As he often does, Katz ended his recent message with an ominous word of warning:

"The day is going to come when local agencies have extracted as much from landowners as they're able to extract. When that happens, they're going to turn to your non-landowning 'locals.' And just to make things fair, I hope they'll let only nonresident and non-natural person landowners vote on the proposition of whether non-landowning residents should be taxed as much as they.

"When the shoe's on the other foot, it will be very interesting to see how your story changes. I'll be watching."

From this language, you might have thought Katz was talking about something more sinister than your local vector control district. But there is no middle ground with Aaron Katz — which is probably the most salient fact driving these lawsuits.

Ends vs. means

Many people have offered me their opinion of Katz, and the main problem they have with him is not his underlying ideas. In fact, though he may not believe it, many of his critics (including me) see kernels of truth there: The tax system in California is unfair; many districts can be run more efficiently.
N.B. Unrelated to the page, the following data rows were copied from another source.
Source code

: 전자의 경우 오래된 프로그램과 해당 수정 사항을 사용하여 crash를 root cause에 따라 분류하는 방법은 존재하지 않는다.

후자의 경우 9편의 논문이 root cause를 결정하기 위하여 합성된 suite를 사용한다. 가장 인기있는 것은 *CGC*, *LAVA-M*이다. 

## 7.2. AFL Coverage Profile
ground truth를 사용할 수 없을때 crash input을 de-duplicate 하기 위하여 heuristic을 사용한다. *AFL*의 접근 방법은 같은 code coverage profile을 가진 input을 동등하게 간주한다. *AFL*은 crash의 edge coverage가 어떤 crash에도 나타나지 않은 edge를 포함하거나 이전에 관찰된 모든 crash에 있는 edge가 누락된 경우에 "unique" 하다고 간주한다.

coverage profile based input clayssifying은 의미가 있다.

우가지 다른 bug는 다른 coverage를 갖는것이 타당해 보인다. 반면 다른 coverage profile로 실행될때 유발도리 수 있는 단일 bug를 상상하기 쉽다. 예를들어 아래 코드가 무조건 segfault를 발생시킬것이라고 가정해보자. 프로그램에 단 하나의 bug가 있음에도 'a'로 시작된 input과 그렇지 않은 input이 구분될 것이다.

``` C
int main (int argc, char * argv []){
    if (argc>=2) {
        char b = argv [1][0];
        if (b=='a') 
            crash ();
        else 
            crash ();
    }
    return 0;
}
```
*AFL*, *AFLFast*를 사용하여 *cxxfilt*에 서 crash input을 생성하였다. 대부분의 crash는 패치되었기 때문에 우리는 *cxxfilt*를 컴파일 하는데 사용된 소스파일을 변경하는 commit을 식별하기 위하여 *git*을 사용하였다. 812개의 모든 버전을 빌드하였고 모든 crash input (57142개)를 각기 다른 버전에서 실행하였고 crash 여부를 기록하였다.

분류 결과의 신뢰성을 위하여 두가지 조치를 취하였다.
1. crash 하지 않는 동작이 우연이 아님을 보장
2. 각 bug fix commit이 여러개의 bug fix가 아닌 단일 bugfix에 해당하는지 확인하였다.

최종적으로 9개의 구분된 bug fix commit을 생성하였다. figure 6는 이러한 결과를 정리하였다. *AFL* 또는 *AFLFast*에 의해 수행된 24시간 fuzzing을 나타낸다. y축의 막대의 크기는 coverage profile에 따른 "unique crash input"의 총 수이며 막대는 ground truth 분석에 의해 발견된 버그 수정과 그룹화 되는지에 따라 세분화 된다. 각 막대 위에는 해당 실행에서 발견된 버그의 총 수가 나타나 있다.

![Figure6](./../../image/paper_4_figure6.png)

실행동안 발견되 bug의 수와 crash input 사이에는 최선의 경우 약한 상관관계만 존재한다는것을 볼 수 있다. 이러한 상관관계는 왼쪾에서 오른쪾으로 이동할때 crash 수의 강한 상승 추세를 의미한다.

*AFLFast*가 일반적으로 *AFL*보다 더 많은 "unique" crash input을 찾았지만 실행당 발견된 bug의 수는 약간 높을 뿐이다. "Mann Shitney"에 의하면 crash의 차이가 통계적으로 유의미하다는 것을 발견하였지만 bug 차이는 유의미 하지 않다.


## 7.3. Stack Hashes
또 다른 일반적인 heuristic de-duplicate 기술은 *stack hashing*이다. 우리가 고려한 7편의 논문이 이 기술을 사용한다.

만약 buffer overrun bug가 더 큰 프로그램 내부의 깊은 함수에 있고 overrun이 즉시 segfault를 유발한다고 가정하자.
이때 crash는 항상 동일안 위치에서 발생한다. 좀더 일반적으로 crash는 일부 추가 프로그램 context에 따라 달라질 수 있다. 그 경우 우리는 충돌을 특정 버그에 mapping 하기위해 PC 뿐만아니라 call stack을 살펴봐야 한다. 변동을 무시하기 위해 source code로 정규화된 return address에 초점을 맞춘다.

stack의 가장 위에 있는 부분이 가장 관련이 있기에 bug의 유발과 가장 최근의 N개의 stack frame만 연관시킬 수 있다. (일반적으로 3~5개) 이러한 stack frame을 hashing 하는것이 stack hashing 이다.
Katz' problem isn't just that these complaints are lost beneath all the bitterness and extremism (which they are). It's the way he goes about voicing them. He's not the first lawyer to use lawsuits as personal protest. But particularly when it comes to bond measures — since no district can issue bonds with a lawsuit hanging over them — Katz has touched a weakness which cripples our current system, without even the merit of resolving, legally or politically, the issues he raises.

So the districts are left twisting in the wind until his suits are resolved, which can take any amount of time. While the bonds are held up, projects are held up, costing many millions ($140 million in the case of El Camino Hospital). Two districts decided that even victory wasn't worth the cost, and settled. It remains to be seen what Foothill-De Anza will do.

Barring a visit from the Ghost of Christmas Future, it is unlikely Katz will change his mind about his methods, or anything else, anytime soon. And given the slow pace of the courts, it looks like his strategy will continue to work against districts hoping to issue bonds. This makes a legal solution untenable — but a legislative solution has never properly been explored.

I call on this region's representatives, particularly state Assembly member Sally Lieber, to look for a way to close this loophole, so that our local agencies can go about their business without a one-man cloud hanging over their heads. Maybe then we talk about fixing the tax system.

Don Frances is editor of the Mountain View Voice.